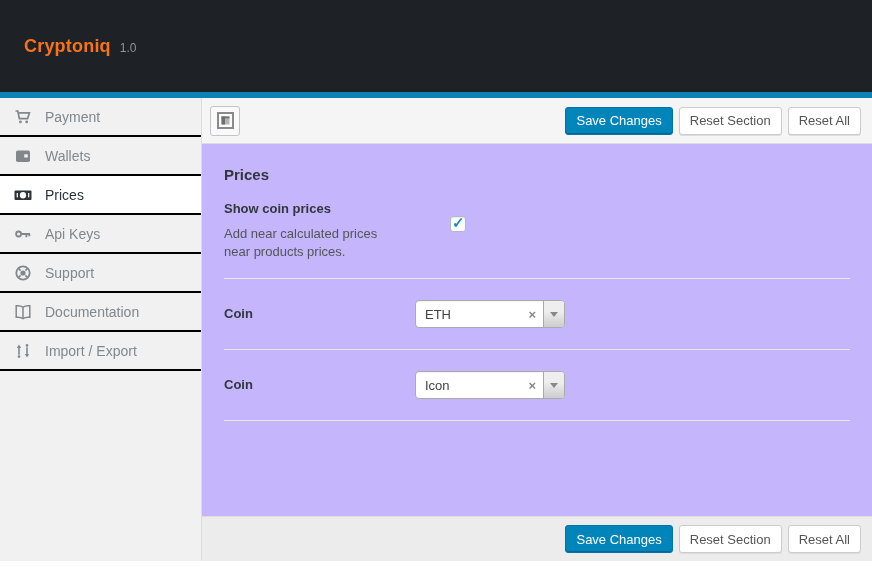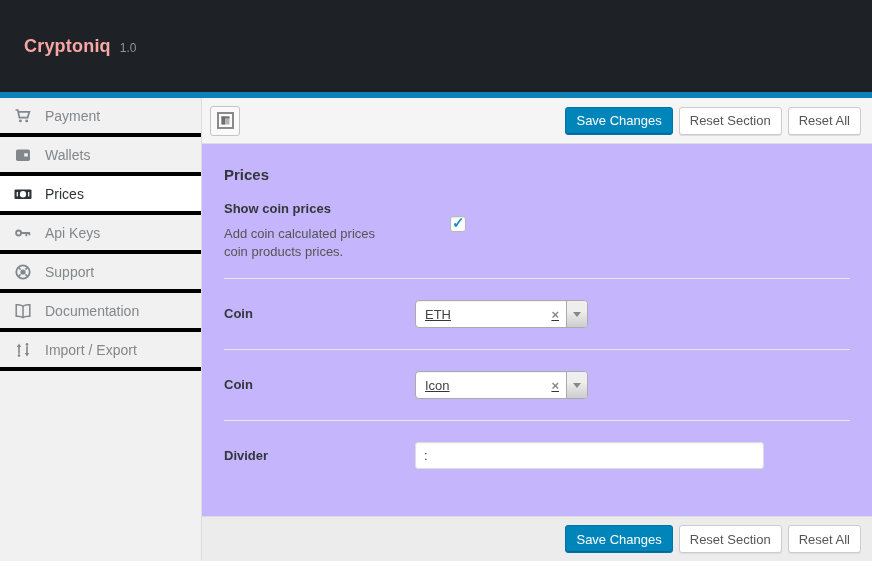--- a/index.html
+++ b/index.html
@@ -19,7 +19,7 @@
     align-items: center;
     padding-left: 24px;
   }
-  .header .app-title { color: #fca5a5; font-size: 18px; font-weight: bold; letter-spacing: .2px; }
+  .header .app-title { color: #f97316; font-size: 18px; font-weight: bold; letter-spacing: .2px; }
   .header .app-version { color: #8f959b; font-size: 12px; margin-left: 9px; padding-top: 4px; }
□ □ □
**TASK DIRECTIONS**
Each line from the one containing "#f97316; font-size: 18px;" to the end of the records should be echoed exactly, and no other line.

**WORKED SOLUTION**
+  .header .app-title { color: #f97316; font-size: 18px; font-weight: bold; letter-spacing: .2px; }
   .header .app-version { color: #8f959b; font-size: 12px; margin-left: 9px; padding-top: 4px; }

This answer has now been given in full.